- _Source material_:
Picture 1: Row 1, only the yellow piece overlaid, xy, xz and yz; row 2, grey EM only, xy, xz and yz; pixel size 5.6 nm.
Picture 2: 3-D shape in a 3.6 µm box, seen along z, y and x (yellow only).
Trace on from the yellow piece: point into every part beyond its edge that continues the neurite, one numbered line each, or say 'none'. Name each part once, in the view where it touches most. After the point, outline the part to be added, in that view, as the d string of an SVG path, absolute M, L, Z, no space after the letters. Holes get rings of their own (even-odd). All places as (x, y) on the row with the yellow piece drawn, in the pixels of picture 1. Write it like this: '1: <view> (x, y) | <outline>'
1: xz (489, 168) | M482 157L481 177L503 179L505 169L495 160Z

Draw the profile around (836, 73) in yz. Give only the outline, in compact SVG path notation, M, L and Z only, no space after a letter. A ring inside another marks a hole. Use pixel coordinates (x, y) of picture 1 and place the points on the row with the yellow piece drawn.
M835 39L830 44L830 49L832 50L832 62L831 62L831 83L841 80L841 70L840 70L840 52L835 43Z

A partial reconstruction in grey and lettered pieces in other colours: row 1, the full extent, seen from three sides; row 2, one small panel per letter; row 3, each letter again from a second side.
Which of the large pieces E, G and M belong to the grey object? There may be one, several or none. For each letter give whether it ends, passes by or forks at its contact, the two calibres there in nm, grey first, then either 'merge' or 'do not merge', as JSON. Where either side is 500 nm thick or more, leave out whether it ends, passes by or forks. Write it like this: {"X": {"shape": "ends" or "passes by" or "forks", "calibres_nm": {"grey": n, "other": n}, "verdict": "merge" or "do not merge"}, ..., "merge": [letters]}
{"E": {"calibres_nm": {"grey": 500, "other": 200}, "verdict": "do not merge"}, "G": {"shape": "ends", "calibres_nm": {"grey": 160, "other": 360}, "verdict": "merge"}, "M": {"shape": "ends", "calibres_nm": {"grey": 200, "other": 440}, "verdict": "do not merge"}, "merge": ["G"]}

- _Required work_:
Whenever "seen" occurs in a line of the entries, copy that line.

- _Answer to the exercise_:
Picture 2: 3-D shape in a 3.6 µm box, seen along z, y and x (yellow only).
A partial reconstruction in grey and lettered pieces in other colours: row 1, the full extent, seen from three sides; row 2, one small panel per letter; row 3, each letter again from a second side.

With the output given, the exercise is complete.